The following report of a remarkable chance discovery was reported in this country by the Antiques Trade Gazette in March of this year :
A previously lost Fabergé egg has been found by Mayfair jeweller Wartski in the American Midwest.
Until the rediscovery in near miraculous circumstances, eight of the fifty eggs made to unique designs by Carl Fabergé for the doomed Russian Royal family, were deemed missing with only three of those believed to have survived the Revolution.
This Fabergé egg, a diminutive 3.25in (8.2cm) high and made in yellow gold set with cabochon sapphires and rose diamonds, opens via a brilliant-cut diamond pushpiece to reveal a watch with diamond-set hands by the Swiss maker Vacheron Constantin. Made in the workshop of Fabergé’s chief-jeweller August Holmström in St Petersburg, 1886-1887, it was given by Alexander III to the Empress Maria Feodorovna in 1887, making this the third of the Imperial eggs.
It was last seen in public 112 years ago when it was photographed in the Von Dervis Mansion exhibition of the Imperial family’s Fabergé collection in St Petersburg in March 1902. It was later confiscated by the Bolsheviks and recorded in a Moscow inventory in 1922 at the time when many Imperial treasures were sold to the West.
Scholars feared it had been melted for its considerable gold content but in 2011 the discovery of a grainy black and white photograph of the egg in a 1964 catalogue of New York auctioneers, Parke-Bernet, offered the possibility at least that it was still awaiting rediscovery – and a spectacular reattribution. At the time of the 1964 sale it was described simply as a ‘gold watch in egg form case’ and had sold for $2450 (£875). In an article written for The Telegraph in August 2011, Kieran McCarthy, Fabergé expert at Wartski, had speculated it could today be worth around £20m.
Meanwhile it seems a part-time dealer in the Midwest of America had bought the egg at a bric-a-brac market paying $14,000 for what he predicted was $14,500 worth of bullion (scrap metal). As it happened he had overestimated its value (the egg has several scratches where its gold content has been sampled) and it was with a sense of despair earlier this year that he keyed the words ‘egg’ and ‘Vacheron Constantin’ into Google.

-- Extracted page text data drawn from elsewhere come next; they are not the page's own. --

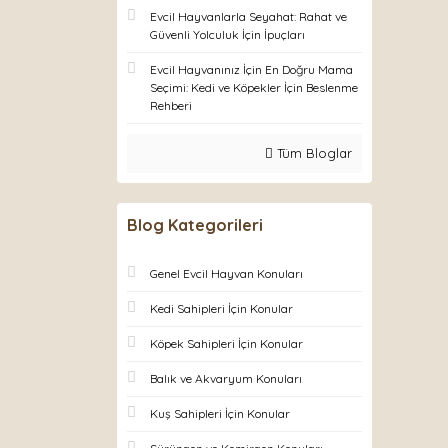
Evcil Hayvanlarla Seyahat: Rahat ve
Güvenli Yolculuk İçin İpuçları
Evcil Hayvanınız İçin En Doğru Mama
Seçimi: Kedi ve Köpekler İçin Beslenme
Rehberi
Tüm Bloglar
Blog Kategorileri
Genel Evcil Hayvan Konuları
Kedi Sahipleri İçin Konular
Köpek Sahipleri İçin Konular
Balık ve Akvaryum Konuları
Kuş Sahipleri İçin Konular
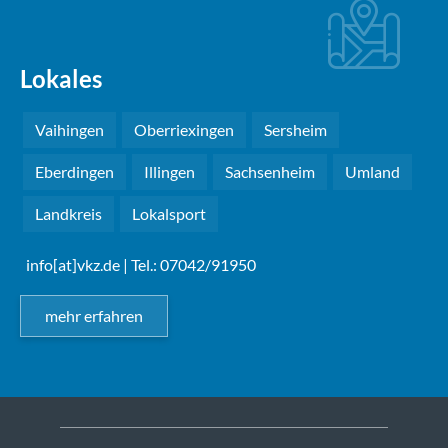
Lokales
Vaihingen
Oberriexingen
Sersheim
Eberdingen
Illingen
Sachsenheim
Umland
Landkreis
Lokalsport
info[at]vkz.de
| Tel.: 07042/91950
mehr erfahren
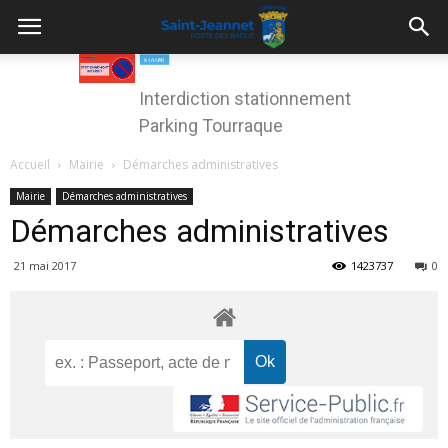
Interdiction stationnement
Parking Tourraque
Accueil
Mairie
Démarches administratives
Mairie
Démarches administratives
Démarches administratives
21 mai 2017
1423737
0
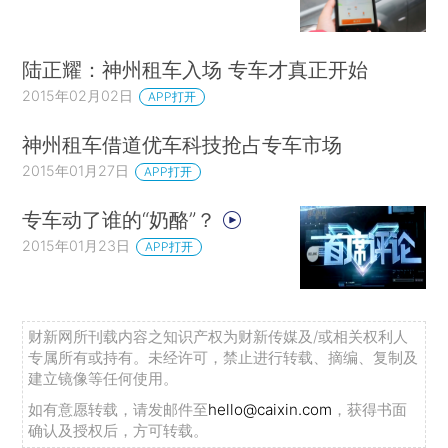
陆正耀：神州租车入场 专车才真正开始
2015年02月02日
APP打开
神州租车借道优车科技抢占专车市场
2015年01月27日
APP打开
专车动了谁的“奶酪”？
2015年01月23日
APP打开
财新网所刊载内容之知识产权为财新传媒及/或相关权利人
专属所有或持有。未经许可，禁止进行转载、摘编、复制及
建立镜像等任何使用。
如有意愿转载，请发邮件至
hello@caixin.com
，获得书面
确认及授权后，方可转载。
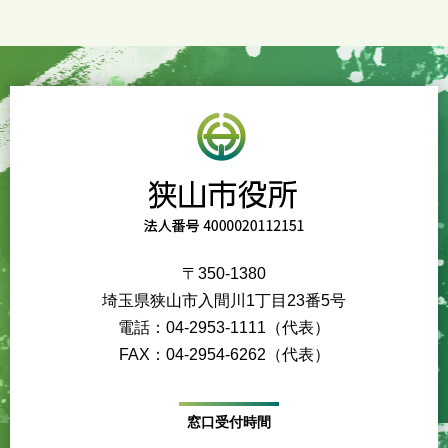
〒350-1380
埼玉県狭山市入間川1丁目23番5号
電話：04-2953-1111（代表）
FAX：04-2954-6262（代表）
窓口受付時間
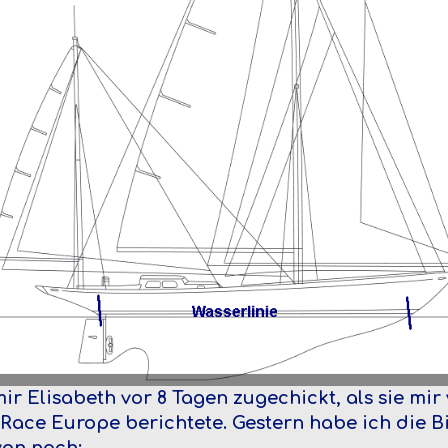
r Elisabeth vor 8 Tagen zugechickt, als sie mir 
Race Europe berichtete. Gestern habe ich die 
von nach:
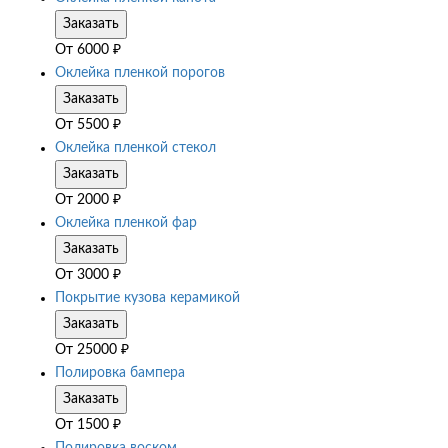
Заказать
От
6000
₽
Оклейка пленкой порогов
Заказать
От
5500
₽
Оклейка пленкой стекол
Заказать
От
2000
₽
Оклейка пленкой фар
Заказать
От
3000
₽
Покрытие кузова керамикой
Заказать
От
25000
₽
Полировка бампера
Заказать
От
1500
₽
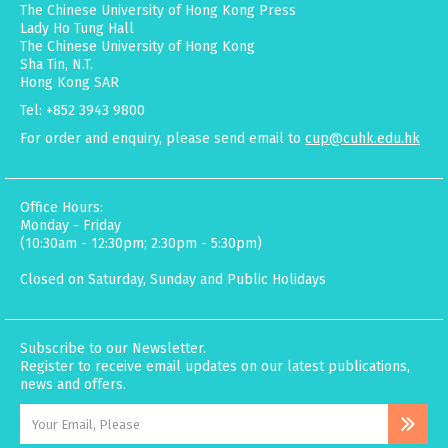
The Chinese University of Hong Kong Press
Lady Ho Tung Hall
The Chinese University of Hong Kong
Sha Tin, N.T.
Hong Kong SAR
Tel: +852 3943 9800
For order and enquiry, please send email to
cup@cuhk.edu.hk
Office Hours:
Monday - Friday
(10:30am - 12:30pm; 2:30pm - 5:30pm)
Closed on Saturday, Sunday and Public Holidays
Subscribe to our Newsletter.
Register to receive email updates on our latest publications,
news and offers.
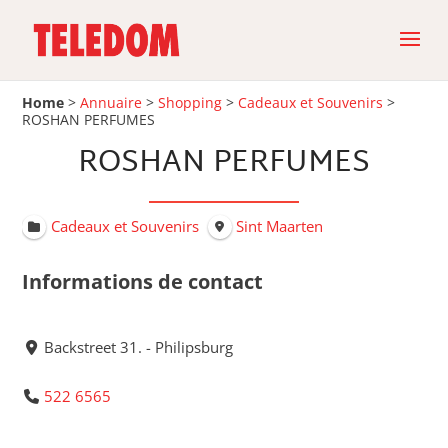
Home
>
Annuaire
>
Shopping
>
Cadeaux et Souvenirs
>
ROSHAN PERFUMES
ROSHAN PERFUMES
Cadeaux et Souvenirs
Sint Maarten
Informations de contact
Backstreet 31. - Philipsburg
522 6565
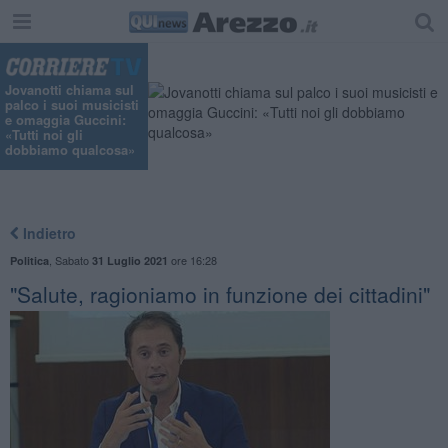
Jovanotti chiama sul
palco i suoi musicisti
e omaggia Guccini:
«Tutti noi gli
dobbiamo qualcosa»
Indietro
,
Sabato
ore 16:28
Politica
31 Luglio 2021
"Salute, ragioniamo in funzione dei cittadini"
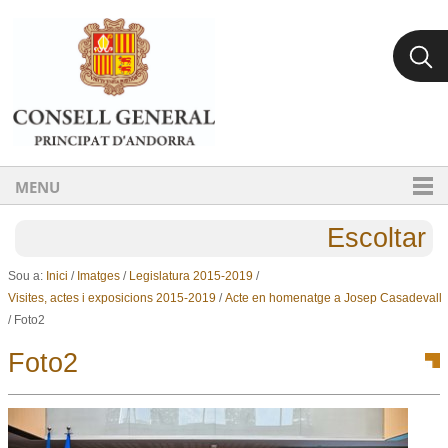
Ves al contingut.
Salta a la navegació
MENU
Escoltar
Sou a:
Inici
/
Imatges
/
Legislatura 2015-2019
/
Visites, actes i exposicions 2015-2019
/
Acte en homenatge a Josep Casadevall
/
Foto2
Foto2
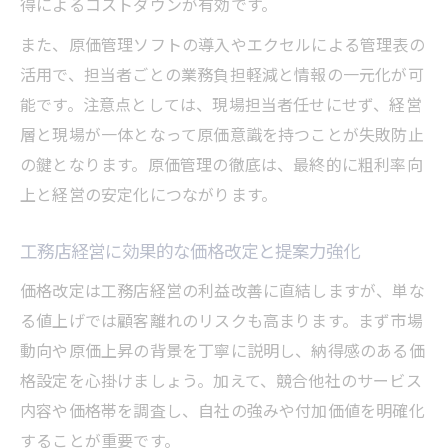
得によるコストダウンが有効です。
また、原価管理ソフトの導入やエクセルによる管理表の
活用で、担当者ごとの業務負担軽減と情報の一元化が可
能です。注意点としては、現場担当者任せにせず、経営
層と現場が一体となって原価意識を持つことが失敗防止
の鍵となります。原価管理の徹底は、最終的に粗利率向
上と経営の安定化につながります。
工務店経営に効果的な価格改定と提案力強化
価格改定は工務店経営の利益改善に直結しますが、単な
る値上げでは顧客離れのリスクも高まります。まず市場
動向や原価上昇の背景を丁寧に説明し、納得感のある価
格設定を心掛けましょう。加えて、競合他社のサービス
内容や価格帯を調査し、自社の強みや付加価値を明確化
することが重要です。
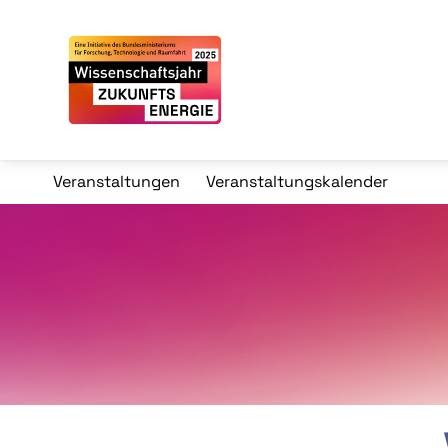
Veranstaltungen
Veranstaltungskalender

It was then that The Telegraph article caught his eye prompting a succession of sleepless nights and a flight to London to visit Wartski who have handled twelve of the Imperial eggs in their long history. Shown a series of images of the egg, Mr McCarthy was almost certain a lost Imperial treasure had been found, but to confirm its authenticity he travelled to a small town in the Mid-West where he was shown into the kitchen of the owner’s home. The Third Imperial Fabergé Easter Egg was slightly smaller than a large cupcake positioned next to it.
Wartski have acquired the egg for a private collector, making the finder an art-historical lottery winner. (Although the price has not been revealed it is rumoured to be in the region of £15 million).
Two other of the original eight missing Imperial eggs are known to have survived the Russian Revolution. They are the 1889 Necessaire Egg (heavily chased gold, set with pearls and gemstones, without a stand, containing thirteen miniature toilet articles) and last recorded at Wartski in June 1952. The 1888 Cherub Egg with Chariot (a gold egg resting in a chariot drawn by a cherub) was last recorded with Armand Hammer in New York in 1934.